### DATA RECORDS ###
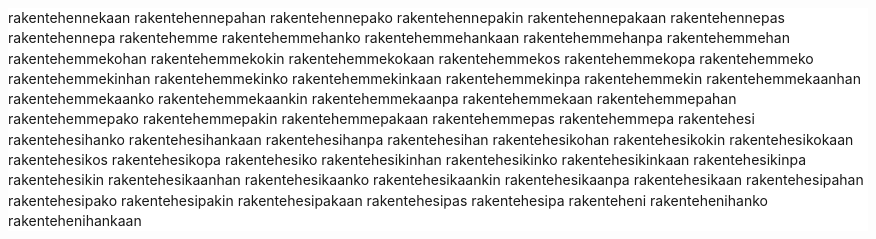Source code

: rakentehennekaan
rakentehennepahan
rakentehennepako
rakentehennepakin
rakentehennepakaan
rakentehennepas
rakentehennepa
rakentehemme
rakentehemmehanko
rakentehemmehankaan
rakentehemmehanpa
rakentehemmehan
rakentehemmekohan
rakentehemmekokin
rakentehemmekokaan
rakentehemmekos
rakentehemmekopa
rakentehemmeko
rakentehemmekinhan
rakentehemmekinko
rakentehemmekinkaan
rakentehemmekinpa
rakentehemmekin
rakentehemmekaanhan
rakentehemmekaanko
rakentehemmekaankin
rakentehemmekaanpa
rakentehemmekaan
rakentehemmepahan
rakentehemmepako
rakentehemmepakin
rakentehemmepakaan
rakentehemmepas
rakentehemmepa
rakentehesi
rakentehesihanko
rakentehesihankaan
rakentehesihanpa
rakentehesihan
rakentehesikohan
rakentehesikokin
rakentehesikokaan
rakentehesikos
rakentehesikopa
rakentehesiko
rakentehesikinhan
rakentehesikinko
rakentehesikinkaan
rakentehesikinpa
rakentehesikin
rakentehesikaanhan
rakentehesikaanko
rakentehesikaankin
rakentehesikaanpa
rakentehesikaan
rakentehesipahan
rakentehesipako
rakentehesipakin
rakentehesipakaan
rakentehesipas
rakentehesipa
rakenteheni
rakentehenihanko
rakentehenihankaan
###
## WHAT TO PRODUCE
Convert the lines of the records into a Markdown table with two columns, No. for the row number and Form for the line, omitting blank lines. Do not include the pictures in the table.

## ANSWER BELOW
| No. | Form |
|---|---|
| 1 | Source code |
| 2 | : rakentehennekaan |
| 3 | rakentehennepahan |
| 4 | rakentehennepako |
| 5 | rakentehennepakin |
| 6 | rakentehennepakaan |
| 7 | rakentehennepas |
| 8 | rakentehennepa |
| 9 | rakentehemme |
| 10 | rakentehemmehanko |
| 11 | rakentehemmehankaan |
| 12 | rakentehemmehanpa |
| 13 | rakentehemmehan |
| 14 | rakentehemmekohan |
| 15 | rakentehemmekokin |
| 16 | rakentehemmekokaan |
| 17 | rakentehemmekos |
| 18 | rakentehemmekopa |
| 19 | rakentehemmeko |
| 20 | rakentehemmekinhan |
| 21 | rakentehemmekinko |
| 22 | rakentehemmekinkaan |
| 23 | rakentehemmekinpa |
| 24 | rakentehemmekin |
| 25 | rakentehemmekaanhan |
| 26 | rakentehemmekaanko |
| 27 | rakentehemmekaankin |
| 28 | rakentehemmekaanpa |
| 29 | rakentehemmekaan |
| 30 | rakentehemmepahan |
| 31 | rakentehemmepako |
| 32 | rakentehemmepakin |
| 33 | rakentehemmepakaan |
| 34 | rakentehemmepas |
| 35 | rakentehemmepa |
| 36 | rakentehesi |
| 37 | rakentehesihanko |
| 38 | rakentehesihankaan |
| 39 | rakentehesihanpa |
| 40 | rakentehesihan |
| 41 | rakentehesikohan |
| 42 | rakentehesikokin |
| 43 | rakentehesikokaan |
| 44 | rakentehesikos |
| 45 | rakentehesikopa |
| 46 | rakentehesiko |
| 47 | rakentehesikinhan |
| 48 | rakentehesikinko |
| 49 | rakentehesikinkaan |
| 50 | rakentehesikinpa |
| 51 | rakentehesikin |
| 52 | rakentehesikaanhan |
| 53 | rakentehesikaanko |
| 54 | rakentehesikaankin |
| 55 | rakentehesikaanpa |
| 56 | rakentehesikaan |
| 57 | rakentehesipahan |
| 58 | rakentehesipako |
| 59 | rakentehesipakin |
| 60 | rakentehesipakaan |
| 61 | rakentehesipas |
| 62 | rakentehesipa |
| 63 | rakenteheni |
| 64 | rakentehenihanko |
| 65 | rakentehenihankaan |